I have python project that runs on multiple machines. I am using virtualenv to sync the python modules across the multiple machines. This works great. However I am pulling in some in-house baked SWIG *.so's packages into the env as well. These c++ shared objects have some far-reaching dependency nightmares which are difficult to reproduce on some of the machines. I don't need there code-functionality on a few of the devel machines. I would like have to rest of the python code load and continue rocking on without modification.
I would like to 'fake-the-module' loading on machines that dont have the modules.

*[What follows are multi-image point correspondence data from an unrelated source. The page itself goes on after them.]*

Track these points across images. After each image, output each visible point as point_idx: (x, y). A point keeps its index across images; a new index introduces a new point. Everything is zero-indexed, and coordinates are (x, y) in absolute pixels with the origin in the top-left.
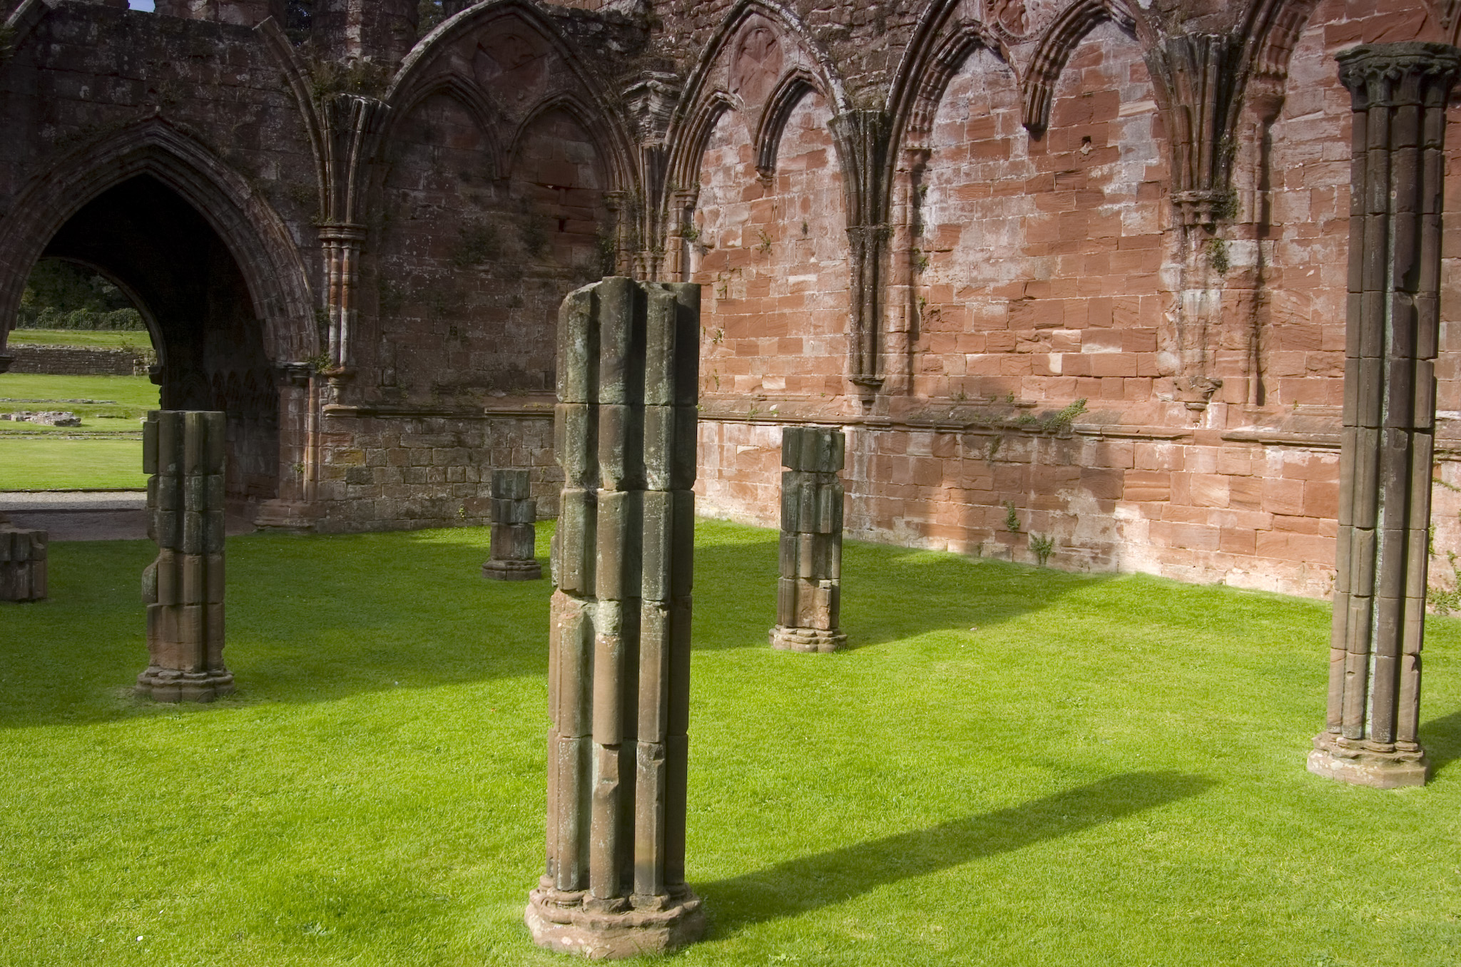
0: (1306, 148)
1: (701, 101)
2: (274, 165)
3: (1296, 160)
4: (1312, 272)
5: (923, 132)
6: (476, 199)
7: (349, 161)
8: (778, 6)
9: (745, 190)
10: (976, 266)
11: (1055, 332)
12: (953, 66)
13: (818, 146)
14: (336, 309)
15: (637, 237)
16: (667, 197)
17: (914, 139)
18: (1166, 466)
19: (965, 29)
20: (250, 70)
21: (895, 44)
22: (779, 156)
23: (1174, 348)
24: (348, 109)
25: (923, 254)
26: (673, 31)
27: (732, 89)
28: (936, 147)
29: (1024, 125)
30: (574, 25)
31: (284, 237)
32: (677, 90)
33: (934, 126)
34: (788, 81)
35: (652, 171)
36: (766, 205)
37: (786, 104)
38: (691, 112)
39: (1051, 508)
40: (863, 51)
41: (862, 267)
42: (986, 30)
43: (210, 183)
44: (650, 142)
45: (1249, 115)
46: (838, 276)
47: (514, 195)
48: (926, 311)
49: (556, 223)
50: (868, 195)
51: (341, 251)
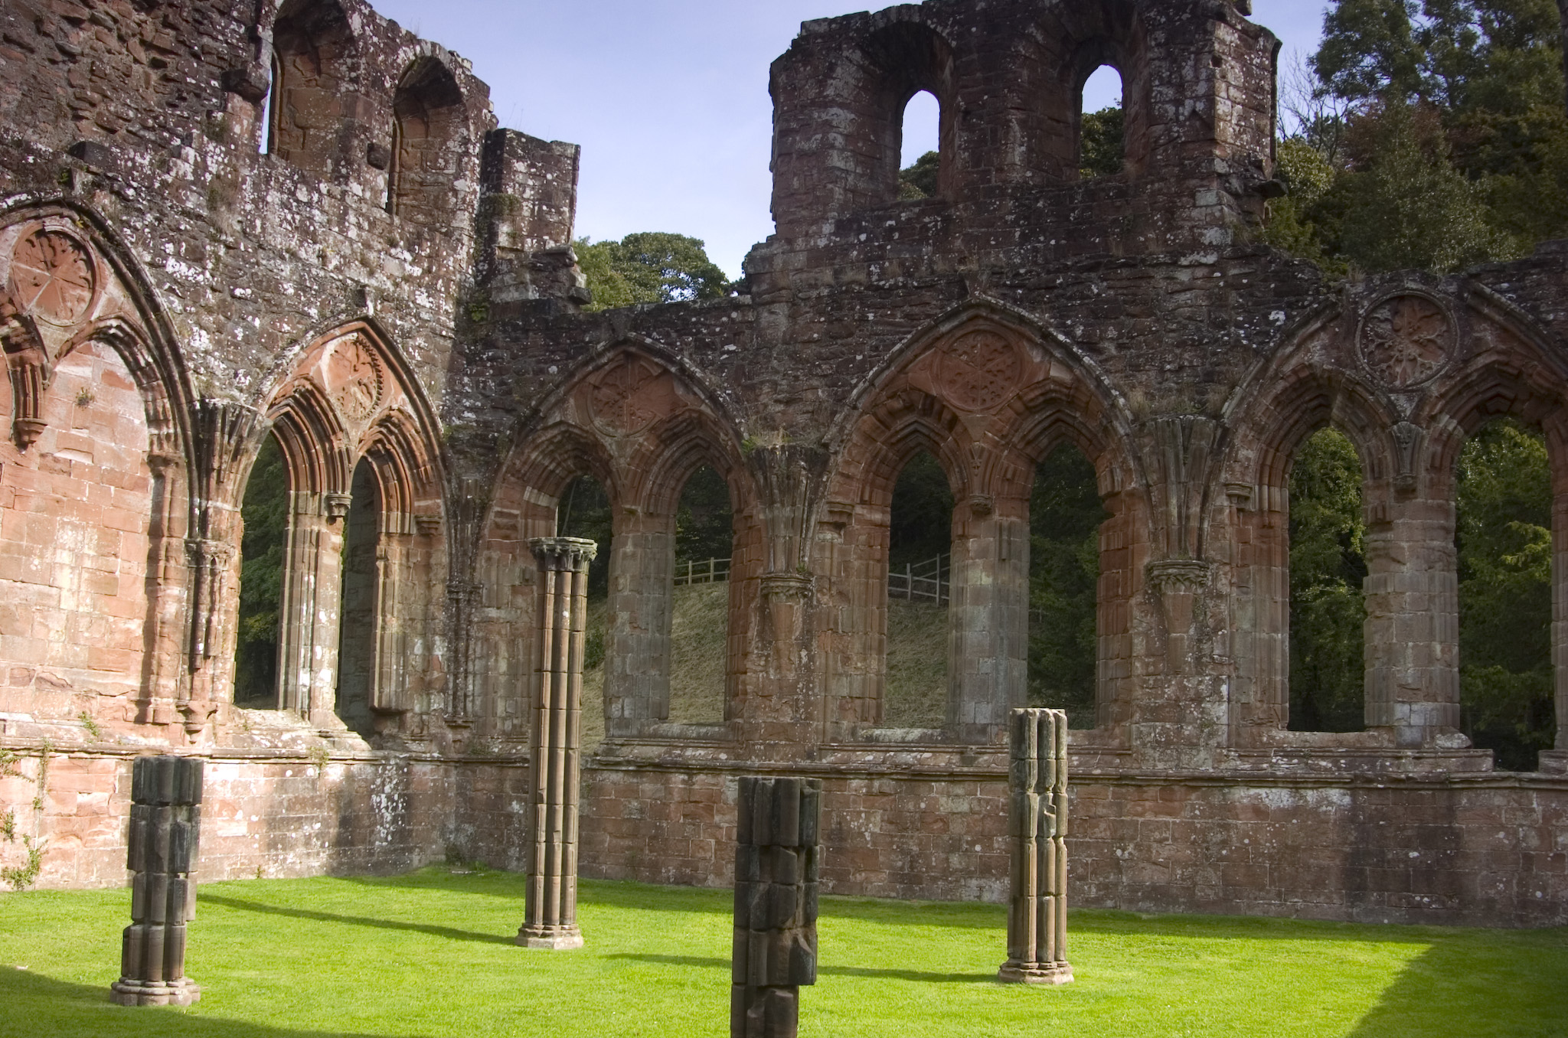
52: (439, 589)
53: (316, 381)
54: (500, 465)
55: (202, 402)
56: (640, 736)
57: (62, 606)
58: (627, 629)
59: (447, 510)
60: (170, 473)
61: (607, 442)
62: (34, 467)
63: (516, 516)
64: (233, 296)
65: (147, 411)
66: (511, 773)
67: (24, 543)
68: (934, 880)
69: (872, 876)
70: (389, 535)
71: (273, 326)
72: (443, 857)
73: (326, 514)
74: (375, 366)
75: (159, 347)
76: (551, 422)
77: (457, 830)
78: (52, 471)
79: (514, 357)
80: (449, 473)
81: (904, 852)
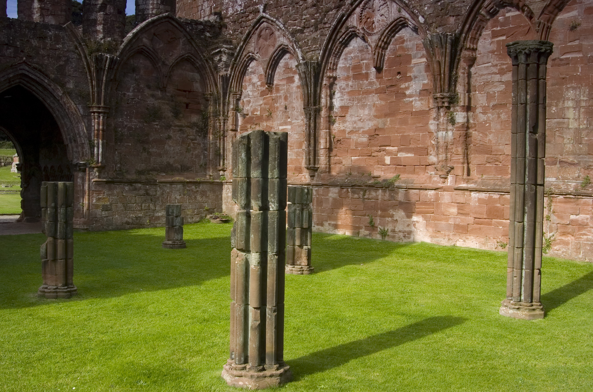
0: (485, 77)
1: (243, 57)
2: (72, 82)
3: (481, 82)
4: (488, 125)
5: (334, 70)
6: (153, 96)
7: (102, 80)
8: (275, 20)
9: (261, 92)
10: (355, 122)
11: (387, 148)
12: (346, 44)
13: (291, 75)
14: (97, 140)
15: (217, 111)
16: (229, 95)
17: (330, 72)
18: (432, 200)
19: (350, 30)
20: (62, 43)
21: (322, 35)
22: (275, 78)
23: (435, 154)
24: (102, 59)
25: (334, 118)
26: (231, 29)
27: (256, 52)
28: (339, 75)
29: (374, 67)
30: (192, 26)
31: (76, 111)
32: (233, 52)
33: (338, 67)
34: (279, 49)
35: (223, 85)
36: (270, 98)
37: (278, 58)
38: (239, 61)
39: (387, 217)
40: (309, 38)
41: (310, 123)
42: (359, 30)
43: (45, 89)
44: (223, 73)
45: (463, 64)
46: (299, 126)
47: (168, 94)
48: (335, 140)
49: (185, 105)
50: (312, 94)
51: (99, 117)
57: (570, 127)
78: (559, 65)
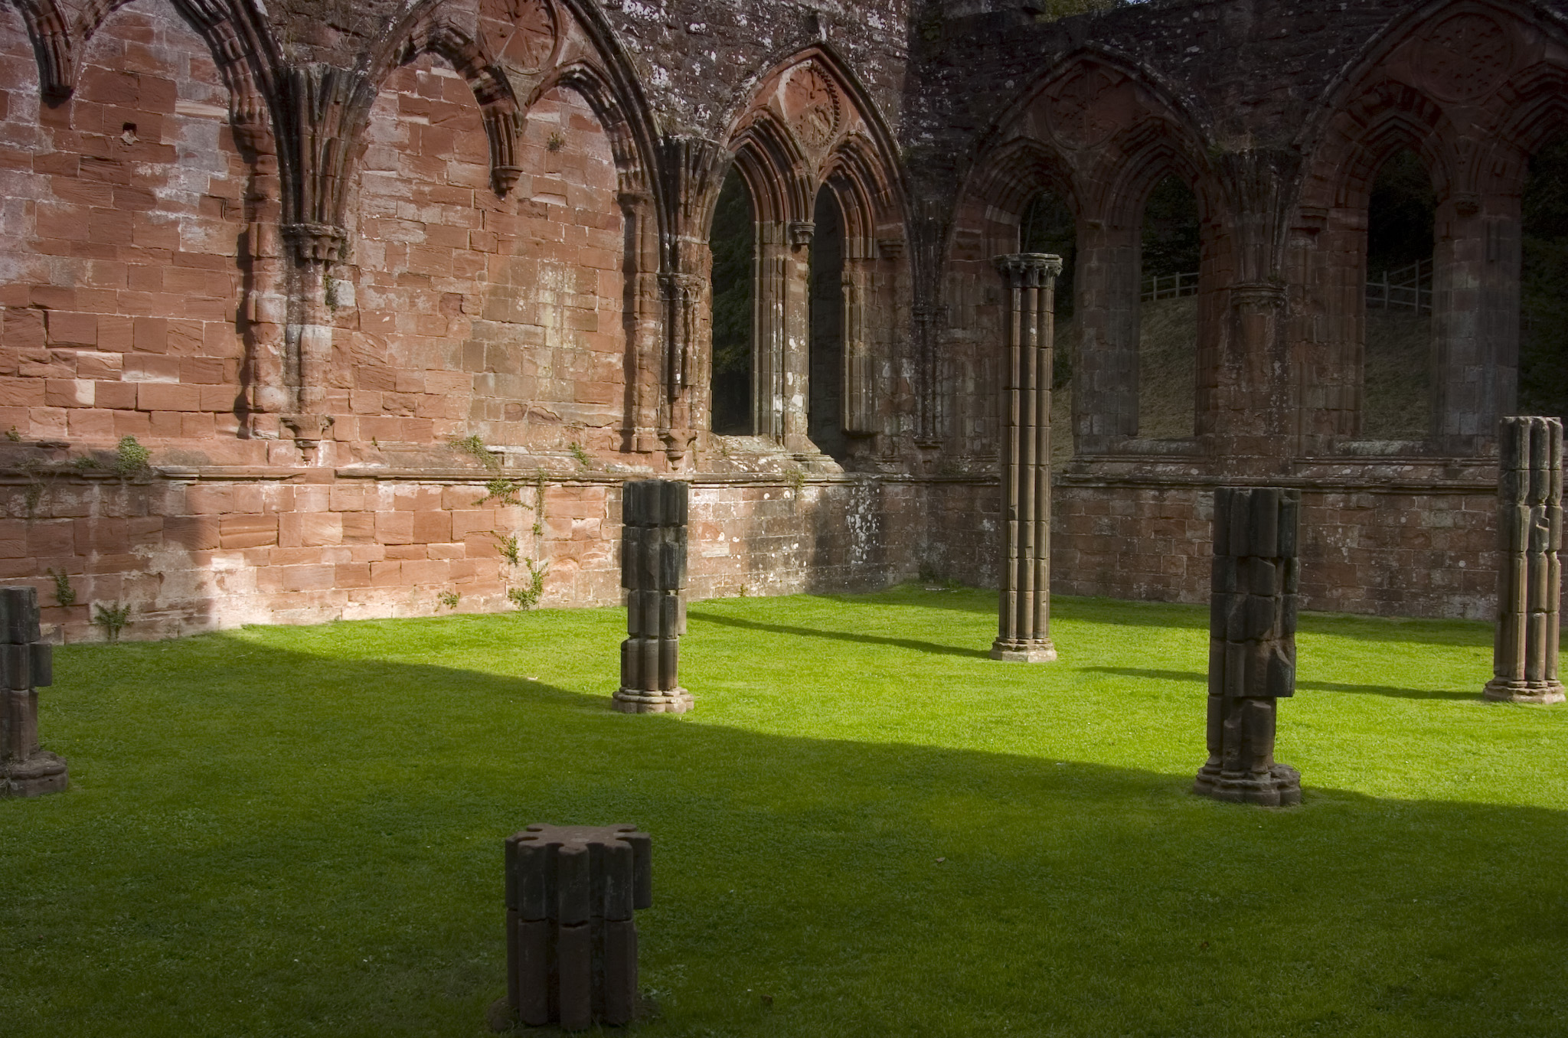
3: (373, 211)
4: (387, 319)
11: (81, 353)
18: (274, 508)
23: (280, 383)
39: (124, 569)
52: (904, 312)
53: (774, 111)
54: (960, 184)
55: (666, 138)
56: (1110, 452)
57: (548, 344)
58: (1094, 345)
59: (909, 233)
60: (639, 210)
61: (1068, 155)
62: (513, 213)
63: (978, 236)
64: (689, 32)
65: (614, 151)
66: (980, 491)
67: (509, 286)
68: (1415, 596)
69: (1350, 592)
70: (853, 260)
71: (730, 59)
72: (917, 575)
73: (791, 242)
74: (831, 92)
75: (622, 88)
76: (1010, 138)
77: (930, 548)
78: (530, 215)
79: (969, 74)
80: (910, 196)
81: (1383, 568)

I wont be calling the code that actually exercises the SWIG *.so's methods.
example:
try:
import swigpackagefoo.swigsubpackagebar
except ImportError:
# magic code that defines the fake module, I want to define a bunch of class'es with 'pass'
# so all the code deps would be happy. and I dont require the swig *.so to
# be installed on the devel system.
# something along the lines of.
__import__('swigpackagefoo.swigsubpackagebar')=class foo(object): pass
Note: I think its worth noting that when the module imports the *.so, on the prod machine the
type(swigpackagefoo)
# is 'module', also the
type(swigpackagefoo.swigsubpackagebar)
# is also 'module'
so 'How do I define a module-in-line' in python?
I do not want to create the packages on the missing devel machines
i.e.: I DO-NOT want to create these files, because of module conflicts on the systems that work.